A far better detailing of an actual projectionist and past theater owner is filmmaker Matt Barry’s Cinevangelist: A Life in Revival Film (2018), included here as a bonus feature. The twenty-five-minute short is essentially a locked-camera interview with career projectionist, exhibitor, and sometime-actor in John Waters films, George Figgs. Here, Figgs engagingly recalls his own formative seduction with cinema and his subsequent drive to share it with others. Far more animated and engaging that Nicolaou ever is, Figgs goes so far as to detail his love of movies as a kind of religious experience. At one point, he romantically postulates that in the movie theater, “screens remember the ghosts of all the films that have been projected onto them.” Barry, with little editing or camera movement, wisely allows his subject to carry the whole of Cinevangelist.

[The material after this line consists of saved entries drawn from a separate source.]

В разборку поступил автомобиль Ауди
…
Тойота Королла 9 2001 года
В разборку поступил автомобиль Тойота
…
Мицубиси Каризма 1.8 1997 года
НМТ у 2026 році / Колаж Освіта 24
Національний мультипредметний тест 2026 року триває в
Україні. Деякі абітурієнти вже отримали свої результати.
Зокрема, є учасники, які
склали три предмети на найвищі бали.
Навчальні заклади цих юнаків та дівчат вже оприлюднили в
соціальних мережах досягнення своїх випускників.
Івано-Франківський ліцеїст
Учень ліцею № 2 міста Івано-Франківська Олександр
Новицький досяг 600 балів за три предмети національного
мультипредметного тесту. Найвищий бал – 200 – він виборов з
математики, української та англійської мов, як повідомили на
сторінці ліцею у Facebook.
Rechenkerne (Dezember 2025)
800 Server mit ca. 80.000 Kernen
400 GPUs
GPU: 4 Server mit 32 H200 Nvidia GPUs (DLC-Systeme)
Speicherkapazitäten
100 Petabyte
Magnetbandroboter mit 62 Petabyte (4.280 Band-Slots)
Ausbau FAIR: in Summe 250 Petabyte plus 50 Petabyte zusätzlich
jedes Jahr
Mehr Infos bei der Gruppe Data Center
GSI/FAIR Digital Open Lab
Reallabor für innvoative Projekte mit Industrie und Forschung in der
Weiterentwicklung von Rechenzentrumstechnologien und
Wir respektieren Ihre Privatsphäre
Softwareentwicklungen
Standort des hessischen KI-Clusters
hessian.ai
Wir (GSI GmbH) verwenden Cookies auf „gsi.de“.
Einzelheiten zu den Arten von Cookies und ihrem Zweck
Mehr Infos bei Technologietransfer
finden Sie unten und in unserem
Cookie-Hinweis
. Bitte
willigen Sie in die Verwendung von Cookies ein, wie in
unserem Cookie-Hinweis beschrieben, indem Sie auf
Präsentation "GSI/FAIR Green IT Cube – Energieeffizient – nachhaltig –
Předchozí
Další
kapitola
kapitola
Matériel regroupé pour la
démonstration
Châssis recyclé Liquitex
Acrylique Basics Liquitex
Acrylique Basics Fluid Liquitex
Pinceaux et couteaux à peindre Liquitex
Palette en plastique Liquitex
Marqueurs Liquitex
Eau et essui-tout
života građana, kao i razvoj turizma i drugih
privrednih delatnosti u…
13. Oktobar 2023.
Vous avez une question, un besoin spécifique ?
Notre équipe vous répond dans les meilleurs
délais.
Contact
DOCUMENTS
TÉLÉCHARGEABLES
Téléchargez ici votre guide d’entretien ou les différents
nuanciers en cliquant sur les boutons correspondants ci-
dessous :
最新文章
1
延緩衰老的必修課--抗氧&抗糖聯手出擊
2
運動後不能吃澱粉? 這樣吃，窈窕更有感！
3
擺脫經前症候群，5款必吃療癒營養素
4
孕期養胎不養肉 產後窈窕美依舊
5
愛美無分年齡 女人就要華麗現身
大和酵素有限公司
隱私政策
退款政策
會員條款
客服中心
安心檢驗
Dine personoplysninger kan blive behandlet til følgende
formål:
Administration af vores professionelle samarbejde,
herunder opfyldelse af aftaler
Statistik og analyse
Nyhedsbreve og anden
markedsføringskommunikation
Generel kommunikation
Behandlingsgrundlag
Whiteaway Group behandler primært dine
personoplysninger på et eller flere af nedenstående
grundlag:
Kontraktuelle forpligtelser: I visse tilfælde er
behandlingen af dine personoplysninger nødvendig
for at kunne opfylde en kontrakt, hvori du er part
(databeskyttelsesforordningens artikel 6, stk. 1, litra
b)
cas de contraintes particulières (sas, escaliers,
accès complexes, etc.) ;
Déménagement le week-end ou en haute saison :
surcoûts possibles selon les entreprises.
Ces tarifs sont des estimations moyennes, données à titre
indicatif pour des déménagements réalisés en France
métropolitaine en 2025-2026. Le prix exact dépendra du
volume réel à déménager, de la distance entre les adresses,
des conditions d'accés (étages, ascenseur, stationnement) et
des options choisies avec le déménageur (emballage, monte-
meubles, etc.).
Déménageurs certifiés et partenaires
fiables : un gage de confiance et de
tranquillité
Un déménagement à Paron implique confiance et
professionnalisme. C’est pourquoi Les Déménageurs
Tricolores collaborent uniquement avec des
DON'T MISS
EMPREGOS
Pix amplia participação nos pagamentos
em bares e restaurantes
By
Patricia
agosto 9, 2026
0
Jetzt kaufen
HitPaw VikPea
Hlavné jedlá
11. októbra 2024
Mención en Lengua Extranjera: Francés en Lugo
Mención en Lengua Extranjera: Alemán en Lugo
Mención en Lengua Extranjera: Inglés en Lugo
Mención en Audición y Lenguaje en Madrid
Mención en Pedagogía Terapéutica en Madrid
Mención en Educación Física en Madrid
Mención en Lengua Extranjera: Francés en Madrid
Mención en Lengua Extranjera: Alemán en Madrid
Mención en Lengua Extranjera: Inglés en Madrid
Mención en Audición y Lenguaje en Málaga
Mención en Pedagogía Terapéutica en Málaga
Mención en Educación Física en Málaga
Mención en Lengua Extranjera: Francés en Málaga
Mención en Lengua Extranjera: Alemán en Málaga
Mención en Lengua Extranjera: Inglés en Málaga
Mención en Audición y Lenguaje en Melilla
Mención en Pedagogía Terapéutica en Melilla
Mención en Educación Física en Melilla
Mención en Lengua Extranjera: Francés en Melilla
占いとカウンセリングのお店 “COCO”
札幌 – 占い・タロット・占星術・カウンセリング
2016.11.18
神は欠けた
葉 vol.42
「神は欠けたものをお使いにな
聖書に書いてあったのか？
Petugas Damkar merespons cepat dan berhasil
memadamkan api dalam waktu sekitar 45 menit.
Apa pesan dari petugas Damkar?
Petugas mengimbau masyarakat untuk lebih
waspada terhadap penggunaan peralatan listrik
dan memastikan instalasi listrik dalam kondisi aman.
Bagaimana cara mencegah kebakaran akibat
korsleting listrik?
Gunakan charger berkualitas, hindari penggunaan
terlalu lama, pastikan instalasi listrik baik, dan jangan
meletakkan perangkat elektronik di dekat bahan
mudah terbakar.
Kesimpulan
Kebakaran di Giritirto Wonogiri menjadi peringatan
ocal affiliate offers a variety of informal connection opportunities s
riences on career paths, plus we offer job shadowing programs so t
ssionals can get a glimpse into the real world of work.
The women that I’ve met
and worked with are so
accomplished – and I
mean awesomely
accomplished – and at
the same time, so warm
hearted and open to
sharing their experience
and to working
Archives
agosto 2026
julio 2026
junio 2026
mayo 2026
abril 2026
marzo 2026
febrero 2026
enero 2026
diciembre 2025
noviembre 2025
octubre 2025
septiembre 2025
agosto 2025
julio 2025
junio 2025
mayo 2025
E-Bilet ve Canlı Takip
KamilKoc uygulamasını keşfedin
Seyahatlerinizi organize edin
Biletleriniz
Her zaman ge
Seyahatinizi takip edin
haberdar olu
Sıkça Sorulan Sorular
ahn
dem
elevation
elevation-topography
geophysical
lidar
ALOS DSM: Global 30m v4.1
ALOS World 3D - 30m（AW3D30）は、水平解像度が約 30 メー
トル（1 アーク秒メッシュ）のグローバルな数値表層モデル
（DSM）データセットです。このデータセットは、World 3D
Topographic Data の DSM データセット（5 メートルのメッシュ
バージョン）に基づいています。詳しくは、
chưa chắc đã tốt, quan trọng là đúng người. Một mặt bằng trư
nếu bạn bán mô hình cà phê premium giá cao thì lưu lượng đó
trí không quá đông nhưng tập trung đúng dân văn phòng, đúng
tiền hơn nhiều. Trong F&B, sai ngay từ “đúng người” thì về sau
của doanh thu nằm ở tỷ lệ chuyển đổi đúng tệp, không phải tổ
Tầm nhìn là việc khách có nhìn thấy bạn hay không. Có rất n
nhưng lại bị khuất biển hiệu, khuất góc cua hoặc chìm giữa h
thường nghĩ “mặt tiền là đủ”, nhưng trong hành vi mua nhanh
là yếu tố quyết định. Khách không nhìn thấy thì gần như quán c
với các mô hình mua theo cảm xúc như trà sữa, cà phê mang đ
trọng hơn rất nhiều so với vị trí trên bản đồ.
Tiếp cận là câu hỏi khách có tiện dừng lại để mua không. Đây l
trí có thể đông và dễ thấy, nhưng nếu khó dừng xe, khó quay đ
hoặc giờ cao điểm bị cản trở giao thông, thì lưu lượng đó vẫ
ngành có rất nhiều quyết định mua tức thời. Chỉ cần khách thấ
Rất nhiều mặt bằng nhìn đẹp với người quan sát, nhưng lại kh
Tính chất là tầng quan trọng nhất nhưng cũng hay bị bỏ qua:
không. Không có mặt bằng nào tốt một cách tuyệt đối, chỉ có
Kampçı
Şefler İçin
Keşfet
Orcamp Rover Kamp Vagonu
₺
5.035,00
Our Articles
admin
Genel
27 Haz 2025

As we collectively begin to move on from COVID-dictated quarantine life, communicating the magic of moviegoing is more important than ever. The hope with The Projectionist– a film made just prior to the pandemic- was that this new Blu-ray release would in some small way to entice people back to theaters as they’re able. Instead, we get a meandering ramble about the evolution of the business of exhibition. Depending on his mood when filming, Nicolaou could be either very bottom line-centric or somewhat nostalgic for the old days of NYC and the neighborhood cinema. It’s somewhat clear that Ferrara was keen to celebrate the era-gone-by of 1970s gritty Times Square, a scene where he made his own marks. But that that light doesn’t quite shine.